Te Marmilla is a sort of large territory dotted with villages very close to each other, a sort of rural city with many districts. To get from Baradili to Baressa, three kilometers all flat, it takes a few minutes.
I enter the “village of almonds“, famous for its annual festival which has reached its twenty-ninth edition, welcomed by the Mayor Piergiorgio by the deputy Alberto and by the councilor Valeria. Franco, my dentist, a family friend who lives in Cagliari but was born in Baressa, joined us here.
Piergiorgio is keen to introduce me to all the staff, and after saying hello to every single emplyee of the Municipality, we go to the hotel Il Mandorlo, a beautiful structure where I will stay overnight, consisting of various complexes of restored stone houses in the historic center of the village.
Once left bike and luggage, we start a walk through the streets of the center, full of ancient light stone houses, with beautiful portals, courtyards and arcades. The courtyard of one of these manor houses, purchased and restored by the Municipality, has become a public space, enriched by a beautiful mural by Pinuccio Sciola.
We arrive at the “Casa Museo“, an ancient restored mansion where objects of peasant art have been recovered and preserved, including a beautiful millstone. These places, present in almost all the countries I visit, manage to throw you in a world that has now disappeared, made up of ancient crafts and slow work rhythms that adapted to the cycle of the seasons.
We walk up to the parish church of San Giorgio, built in the seventeenth century but which has undergone various changes over the centuries, around which there are still traces of the old cemetery. The parish priest Don Jerome, a euphoric and likeable African man, shows us around. Stained glass windows, an ancient baptistery and above all an exhibition of important polychrome wooden statues preserved in the sacristy.
We conclude the visit by climbing the bell tower, which still retains an ancient bell from 1528. From here I admire the whole village from above, and the Marmilla area that extends up to the Giara di Gesturi.
In the countryside around Baressa there is also the church of Santa Maria di Atzeni, rebuilt on the site where, until about 1730, the village of Atzeni stood, then abandoned and gradually completely destroyed.
Not far from the church is the Funtana Bella, a well-restored nineteenth-century fountain, a meeting place for women from the beginning of the last century and beyond.
The morning ends with a visit to the elementary school. Teachers and children are enthusiastic about my stories and my music and the welcome, as always, is that of a star, in the packed gym where the sound of the ukulele echoes powerfully. Like many mayors on this trip, Piergiorgio also believed in the educational power of the message of my project, the music, the journey, the knowledge of Sardinia.
Back at the Il Mandorlo hotel they await us for a colossal lunch, where I can taste excellent products, flavored with a delicious local olive oil and washed down with Tittia white wine, produced by the friends who hosted me in Sini.

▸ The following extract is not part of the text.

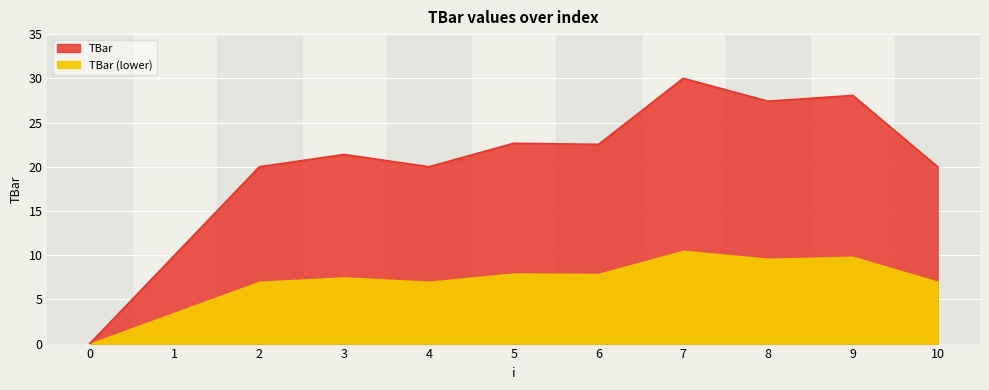

Reading left to right, what are all the values shown in this chart?

0.0	10.0	20.0	21.4	20.0	22.7	22.5	30.0	27.4	28.1	20.0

The tiredness of the journey, especially in the last few days, has made itself felt and the pains in the joints increase. Fortunately, even my hosts are beginning to understand this, so I spend the evening resting. There are “only” two months (55 stages) before my arrival in Cagliari.
SARDINIAN SHORT STORIES
Autelio, along with other captive soldiers who fought on the Eastern Front during World War II, were lined up by the German guards in front of the platoon. Every day a couple of soldiers were chosen at random, ordered to dig pits, then shot and thrown inside. That day the Germans chose two soldiers, one to the right and one to the left of Autelio. It was his lucky day.
Some time later Autelio was deported to Yugoslavia. Shortly before the border he managed to jump off the train and escape to the fields arriving in Italy. Here, month after month, he exchanged his work on farms for bread and water, until, farm after farm, he walked as far as the outskirts of Rome, settling in the Agro Pontino.

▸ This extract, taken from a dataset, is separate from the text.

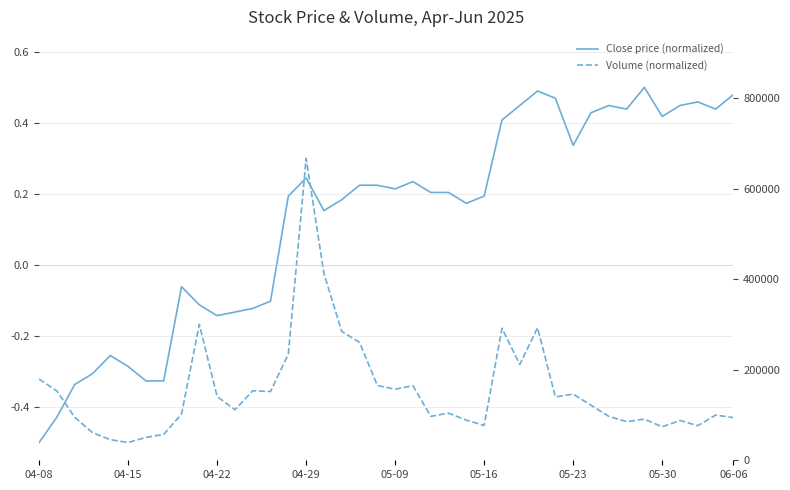

What is the label of the 7th point from the left?

05-23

Autelio worked hard in the countryside, until he managed to raise the money for the ferry boat ticket that would take him back once and for all to Sardinia, in his village of origin Baressa.

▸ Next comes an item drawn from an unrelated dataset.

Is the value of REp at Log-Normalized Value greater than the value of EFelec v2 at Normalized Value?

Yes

From his return from the war onwards, it is not known whether for a vow he made, every year Autelio went barefoot to Tuili, to the church of Sant’Antonio Abate. There are those who say that he often walked barefoot even in Baressa. There are those who remember him as a silent and strange type, until his death years ago. Who knows whether with those silences Autelio wanted just to forget about those years spent in war.